Wendelin Home Wendelin

    Wendelin

    Wendelin is convergent platform for Big Data and Machine Learning and a variant of ERP5 with extensions for ndarrays, a core module managing RAM beyond physical limits and interfaces with libraries such as scikit-learn, jupyter, pandas, fluentD or embulk. Wendelin is hosted on SlapOS and uses NEO for data storage allowing to manage the data life cycle from ingestion to commercialisation. It is developed and maintained by Nexedi.

    Wendelin originated from an idea of Jean-Paul Smets and Alexandre Gramfort and was launched by Nexedi at the MariaDB conference in 2014. It is being jointly developped between Nexedi and Télécom ParisTech.
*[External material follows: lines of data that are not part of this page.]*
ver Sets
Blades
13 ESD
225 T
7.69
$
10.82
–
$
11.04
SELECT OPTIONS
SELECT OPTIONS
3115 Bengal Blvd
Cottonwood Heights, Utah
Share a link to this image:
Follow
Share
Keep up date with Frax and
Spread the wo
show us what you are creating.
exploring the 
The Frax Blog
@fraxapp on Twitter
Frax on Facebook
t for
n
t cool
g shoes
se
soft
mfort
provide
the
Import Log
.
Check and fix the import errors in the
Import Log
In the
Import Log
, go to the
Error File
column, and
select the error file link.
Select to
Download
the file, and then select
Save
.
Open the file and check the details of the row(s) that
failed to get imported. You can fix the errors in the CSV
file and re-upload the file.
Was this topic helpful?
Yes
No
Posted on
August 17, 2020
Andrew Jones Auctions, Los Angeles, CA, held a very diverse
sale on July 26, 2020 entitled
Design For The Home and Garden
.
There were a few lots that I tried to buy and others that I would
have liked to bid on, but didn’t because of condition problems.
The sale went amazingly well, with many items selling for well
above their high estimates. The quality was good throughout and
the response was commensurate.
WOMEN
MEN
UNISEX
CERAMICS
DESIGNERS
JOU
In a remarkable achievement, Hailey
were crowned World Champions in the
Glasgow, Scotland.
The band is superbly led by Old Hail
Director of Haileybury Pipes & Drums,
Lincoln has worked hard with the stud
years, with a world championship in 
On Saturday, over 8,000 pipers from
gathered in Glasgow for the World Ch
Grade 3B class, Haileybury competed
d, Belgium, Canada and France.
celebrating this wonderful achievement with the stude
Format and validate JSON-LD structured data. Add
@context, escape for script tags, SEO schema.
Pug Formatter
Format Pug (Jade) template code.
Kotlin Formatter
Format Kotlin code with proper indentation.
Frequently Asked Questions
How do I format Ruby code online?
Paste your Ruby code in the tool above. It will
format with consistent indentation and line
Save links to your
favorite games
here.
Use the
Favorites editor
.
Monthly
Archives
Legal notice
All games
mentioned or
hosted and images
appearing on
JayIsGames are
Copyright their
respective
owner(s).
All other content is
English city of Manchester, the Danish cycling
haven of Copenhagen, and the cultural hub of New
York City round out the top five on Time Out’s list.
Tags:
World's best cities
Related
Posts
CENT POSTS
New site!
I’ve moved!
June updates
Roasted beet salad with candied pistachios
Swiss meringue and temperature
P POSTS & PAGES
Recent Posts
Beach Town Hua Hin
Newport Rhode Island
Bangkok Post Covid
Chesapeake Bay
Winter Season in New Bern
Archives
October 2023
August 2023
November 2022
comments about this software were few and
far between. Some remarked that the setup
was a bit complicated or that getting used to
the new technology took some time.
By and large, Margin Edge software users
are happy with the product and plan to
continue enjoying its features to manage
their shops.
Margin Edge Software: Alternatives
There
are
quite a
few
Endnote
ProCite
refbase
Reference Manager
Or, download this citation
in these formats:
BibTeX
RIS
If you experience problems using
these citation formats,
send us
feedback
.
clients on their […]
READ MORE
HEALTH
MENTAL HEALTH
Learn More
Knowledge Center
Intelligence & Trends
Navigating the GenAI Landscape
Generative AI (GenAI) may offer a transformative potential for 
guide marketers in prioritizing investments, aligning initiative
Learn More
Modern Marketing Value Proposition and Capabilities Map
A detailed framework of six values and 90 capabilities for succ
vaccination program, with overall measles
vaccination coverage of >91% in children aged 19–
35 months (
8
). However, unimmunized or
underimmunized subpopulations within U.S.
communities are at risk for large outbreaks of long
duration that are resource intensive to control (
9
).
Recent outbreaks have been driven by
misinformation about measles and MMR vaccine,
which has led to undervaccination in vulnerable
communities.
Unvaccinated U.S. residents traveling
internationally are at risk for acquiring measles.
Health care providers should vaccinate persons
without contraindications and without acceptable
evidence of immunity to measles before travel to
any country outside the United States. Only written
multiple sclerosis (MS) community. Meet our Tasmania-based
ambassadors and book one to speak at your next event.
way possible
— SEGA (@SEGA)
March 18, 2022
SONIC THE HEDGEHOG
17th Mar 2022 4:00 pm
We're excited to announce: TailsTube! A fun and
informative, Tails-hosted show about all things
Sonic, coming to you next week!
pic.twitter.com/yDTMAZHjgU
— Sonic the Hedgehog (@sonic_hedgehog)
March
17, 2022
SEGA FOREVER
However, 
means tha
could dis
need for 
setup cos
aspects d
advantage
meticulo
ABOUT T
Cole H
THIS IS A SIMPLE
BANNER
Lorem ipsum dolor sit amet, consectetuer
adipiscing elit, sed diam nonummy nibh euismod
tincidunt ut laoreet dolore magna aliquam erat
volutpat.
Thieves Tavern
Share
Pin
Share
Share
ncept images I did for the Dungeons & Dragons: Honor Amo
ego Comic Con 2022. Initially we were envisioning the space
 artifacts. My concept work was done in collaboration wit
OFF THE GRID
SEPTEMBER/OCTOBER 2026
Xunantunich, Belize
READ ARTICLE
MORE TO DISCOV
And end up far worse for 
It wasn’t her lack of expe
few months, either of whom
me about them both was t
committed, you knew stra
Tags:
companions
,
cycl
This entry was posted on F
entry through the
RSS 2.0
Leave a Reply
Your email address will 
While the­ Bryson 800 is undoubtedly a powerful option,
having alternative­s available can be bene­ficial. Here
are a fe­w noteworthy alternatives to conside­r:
    Wendelin = scikit-learn + NEO

    Wendelin combines the performance of scikit-learn machine learning with NEO distributed storage in order to provide out-of-core processing of large data sets. Main application fields are industrial big data collection, processing and storage. Any industrial problem of prediction can be adressed with Wendelin: mechanical health prediction, intrusion prediction, power prediction, et al. In addition, the support of other NumPy based libraries such as OpenCV or Pandas, allows Wendelin to be used in other fields such as video processing or finance.

    Support Services

    Aside from support, consulting and custom development provided by Nexedi, Wendelin can be extended with open source or proprietary components to fit a given vertical big data market. The Wendelin project is looking for industrial partners willing to adapt Wendelin to more vertical markets and reinvest part of their revenue into Wendelin core and in particular into scikit-learn.

    News

    Architecture

    Wendelin architecture is based on 5 layers:

    • Analytics layer: Wendelin leverages a wide variety of Numpy based analytics libraries such as scikit-learn, Pandas, NLTK, OpenCV-python, etc
    • Storage layer: Wendelin stores native python objects on NEO distributed storage and thus eliminates format conversion steps found in other NoSQL technologies.
    • Elasticity layer: Wendelin distributes data processing scripts on a cluster thanks to ERP5 active python object technology. Scripts are stored on NEO and can be modified in real time without any system restart.
    • Deployment layer: Wendelin deployment is automated thanks to SlapOS mesh computing operating system. Analytics libraries are optimized automatically by SlapOS based on the targert CPU.
    • Infrastructure Layer: Wendelin can be deployed on commodity hardware, private cloud or public cloud.

    Wendelin architecture provides key features not found in other platforms:

    • python based
    • native code compiler for key algorithms
    • GPU compiler for key algorithms
    • native storage of low level matrix data structure
    • best machine learning algorithms
    • wide scientific community thanks to Numpy
    • support 30+ years of FORTRAN optimizations
    • distributed multi-index
    • orthogonal index/storage topology for high throughput and fast access

    Wendelin vs. HADOOP

    Wendelin focuses on python based data analytics and in particular on Numpy standard whereas HADOOP mostly related to Java programming world. Thanks to this, Wendelin can benefit more quickly from the growing homogenization of scientific computing on python. Some similarities however exist between both architectures as illustrated in the following table, with some typical examples of software components used in both cases.

      Wendelin HADOOP
    High-level programming language Python  Java
    Low-level language C/C++/FORTRAN N/A
    Standard data structure Numpy N/A
    Native x86 compiler Numba N/A
    GPU compiler Parakeet N/A
    Machine learning Scikit-learn Weka
    Distributed storage NEO Spark
    Distributed processing ERP5 Activity Job Tracker
    Management portal ERP5 Data Cloudera Manager
    Natural language processing NLTK Lucene
    Video processing OpenCV-python N/A
    Financial statistics Pandas N/A
    Distributed index MariaDB
    TokuDB
    Spider
    Sphinx
    Solr
    Cloud deployment and orchestration SlapOS Zookeeper

    Documentation

    Source Code

    Tutorials

    HowTo

    FAQ

    Other documents

    Tests

    Automatic tests for Wendelin are run within the Nexedi test environment. The latest test results can be seen in the Nexedi Test Status for Wendelin.

    Examples

    Nexedi is working with Wendelin on client implementations and research projects. Please refer to the following examples for ideas on how Wendelin can be used:

    Licence

    Wendelin is Free Software, licensed under the terms of the GNU GPL v3 (or later). For rationale, please see Nexedi licensing.